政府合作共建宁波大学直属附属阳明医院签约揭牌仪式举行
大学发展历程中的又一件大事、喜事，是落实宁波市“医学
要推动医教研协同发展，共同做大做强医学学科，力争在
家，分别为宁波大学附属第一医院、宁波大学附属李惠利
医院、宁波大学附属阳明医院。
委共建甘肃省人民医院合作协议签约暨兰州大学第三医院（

# ACTION ITEM
Copy the listing in full, and keep every word exactly as it is.

# WRITTEN SOLUTION
政府合作共建宁波大学直属附属阳明医院签约揭牌仪式举行
大学发展历程中的又一件大事、喜事，是落实宁波市“医学
要推动医教研协同发展，共同做大做强医学学科，力争在
家，分别为宁波大学附属第一医院、宁波大学附属李惠利
医院、宁波大学附属阳明医院。
委共建甘肃省人民医院合作协议签约暨兰州大学第三医院（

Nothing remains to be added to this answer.